Sewindu, Cinta Itu Tentang Waktu
Sewindu, sebagai sebentuk ukiran-ukiran kata berjiwa
seorang Tasaro GK dalam memaknai dan menghikmahi cinta, bertutur tentang kisah
perjalanan hidupnya, mulai dari kehidupan pernikahannya, pergulatannya dengan
dunia tulis-menulis, hingga pemaknaannya akan keluarga kecil dan keluarga
besarnya. Bergaya tutur lugas, mengalir dan santai ala cerpen. Keseluruhan kisah yang merangkai satu energi, yakni
cinta, yang terbawa dalam pusaran waktu sewindu.
Semua tampak berbeda dari setiap karya yang diramu apik
dalam kisah-kisah fiksinya, semua terasa lebih “bertutur” karena dalam Sewindu
ia bernarasi tentang setiap jengkal episode dan wilayah hidupnya dalam
kebersahajaan, kejujuran bahkan kejenakaan.

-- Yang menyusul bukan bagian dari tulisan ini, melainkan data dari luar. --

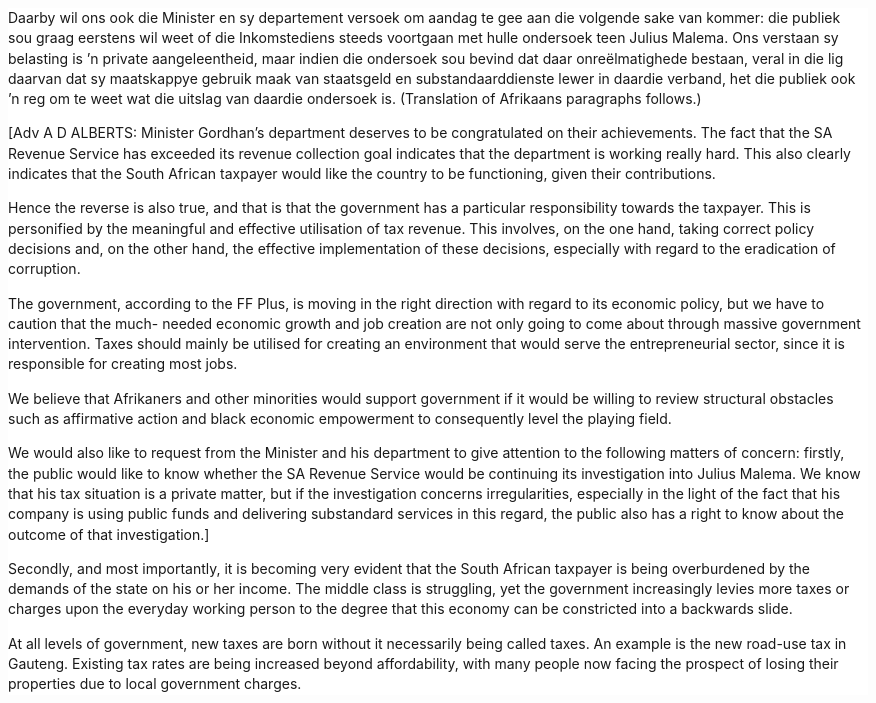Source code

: Daarby wil ons ook die Minister en sy departement versoek om aandag te gee
aan die volgende sake van kommer: die publiek sou graag eerstens wil weet
of die Inkomstediens steeds voortgaan met hulle ondersoek teen Julius
Malema. Ons verstaan sy belasting is ’n private aangeleentheid, maar indien
die ondersoek sou bevind dat daar onreëlmatighede bestaan, veral in die lig
daarvan dat sy maatskappye gebruik maak van staatsgeld en
substandaarddienste lewer in daardie verband, het die publiek ook ’n reg om
te weet wat die uitslag van daardie ondersoek is. (Translation of Afrikaans
paragraphs follows.)

[Adv A D ALBERTS: Minister Gordhan’s department deserves to be
congratulated on their achievements. The fact that the SA Revenue Service
has exceeded its revenue collection goal indicates that the department is
working really hard. This also clearly indicates that the South African
taxpayer would like the country to be functioning, given their
contributions.

Hence the reverse is also true, and that is that the government has a
particular responsibility towards the taxpayer. This is personified by the
meaningful and effective utilisation of tax revenue. This involves, on the
one hand, taking correct policy decisions and, on the other hand, the
effective implementation of these decisions, especially with regard to the
eradication of corruption.

The government, according to the FF Plus, is moving in the right direction
with regard to its economic policy, but we have to caution that the much-
needed economic growth and job creation are not only going to come about
through massive government intervention. Taxes should mainly be utilised
for creating an environment that would serve the entrepreneurial sector,
since it is responsible for creating most jobs.

We believe that Afrikaners and other minorities would support government if
it would be willing to review structural obstacles such as affirmative
action and black economic empowerment to consequently level the playing
field.

We would also like to request from the Minister and his department to give
attention to the following matters of concern: firstly, the public would
like to know whether the SA Revenue Service would be continuing its
investigation into Julius Malema. We know that his tax situation is a
private matter, but if the investigation concerns irregularities,
especially in the light of the fact that his company is using public funds
and delivering substandard services in this regard, the public also has a
right to know about the outcome of that investigation.]

Secondly, and most importantly, it is becoming very evident that the South
African taxpayer is being overburdened by the demands of the state on his
or her income. The middle class is struggling, yet the government
increasingly levies more taxes or charges upon the everyday working person
to the degree that this economy can be constricted into a backwards slide.

At all levels of government, new taxes are born without it necessarily
being called taxes. An example is the new road-use tax in Gauteng. Existing
tax rates are being increased beyond affordability, with many people now
facing the prospect of losing their properties due to local government
charges.
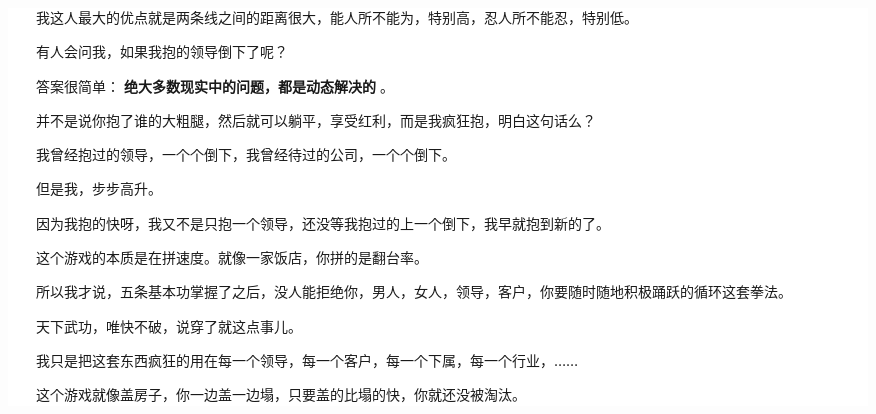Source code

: 　　我这人最大的优点就是两条线之间的距离很大，能人所不能为，特别高，忍人所不能忍，特别低。

　　有人会问我，如果我抱的领导倒下了呢？

　　答案很简单： **绝大多数现实中的问题，都是动态解决的** 。

　　并不是说你抱了谁的大粗腿，然后就可以躺平，享受红利，而是我疯狂抱，明白这句话么？

　　我曾经抱过的领导，一个个倒下，我曾经待过的公司，一个个倒下。

　　但是我，步步高升。

　　因为我抱的快呀，我又不是只抱一个领导，还没等我抱过的上一个倒下，我早就抱到新的了。

　　这个游戏的本质是在拼速度。就像一家饭店，你拼的是翻台率。

　　所以我才说，五条基本功掌握了之后，没人能拒绝你，男人，女人，领导，客户，你要随时随地积极踊跃的循环这套拳法。

　　天下武功，唯快不破，说穿了就这点事儿。

　　我只是把这套东西疯狂的用在每一个领导，每一个客户，每一个下属，每一个行业，……

　　这个游戏就像盖房子，你一边盖一边塌，只要盖的比塌的快，你就还没被淘汰。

Ia menjumpai banyak pribadi yang mengisi setiap ruang
hidup dan pribadinya, dari masa kanak-kanak hingga usia matangnya dan
bermetamorfosis menjadi seorang ayah. Bersinggungan dengan dengan gempita dunia
kampus dan komunitas yang digelutinya, bahkan ia memasuki riuhnya dunia kerja
yang kompleks dalam arus gelombang yang bertumbuh.
Yah, arus itu bernama cinta, dan cinta itu tentang waktu.
“Hari ini, jika ada seseorang yang menampik bahwa ibu
rumah tangga butuh profesionalisme dan dedikasi luar biasa, saya siap
habis-habisan mendebatnya. Saya pikir, siapa pun yang betul-betul mencermati
seorang ibu rumah tangga dalam berpikir, berkeputusan, dan bergerak, ia akan
buru-buru berhenti memandang profesi ini sebelah mata.” (hal.33)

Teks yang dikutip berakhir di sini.